Since being bought by Google back in 2014, DeepMind began expanding into areas such as gaming and healthcare. The Royal Free teaching hospital in London was one of DeepMind's first healthcare partners; in 2015, the two began working on an app called Streams, which alerts clinicians to acute kidney injury in patients, allowing them to respond more quickly.

Last year, DeepMind announced a research initiative with Cancer Research UK Centre at Imperial College London to use machine learning to improve the detection of breast cancer by analysing X-rays and hoping to spot signs of cancerous tissue more effectively than current screening techniques.

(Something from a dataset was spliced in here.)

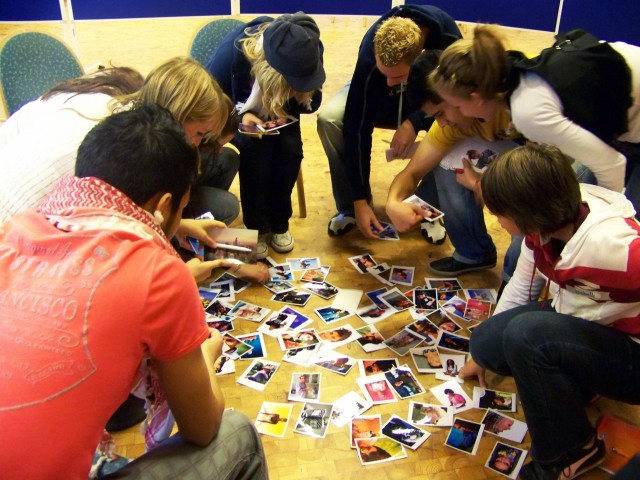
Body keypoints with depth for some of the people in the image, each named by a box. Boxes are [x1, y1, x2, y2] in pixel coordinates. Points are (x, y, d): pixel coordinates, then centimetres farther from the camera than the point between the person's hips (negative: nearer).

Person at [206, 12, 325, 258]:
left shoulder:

It also applied machine learning to radiotherapy planning for head and neck cancer at University College London Hospitals NHS Foundation Trust in 2016.

DeepMind's AI gained notoriety in 2016 after its AlphaGo program beat professional Go player Lee Se-dol over the course of a five-game match-up. The computer program won all but the fourth game against the Korean player, earning itself an honorary 9-dan, the highest rank possible in the game.

DeepMind later said it had created the best Go player in the world because it was able to do away with human knowledge and start with a blank slate.

In June this year, the UK enlisted DeepMind's founder Demis Hassabis to advise its new government office for AI.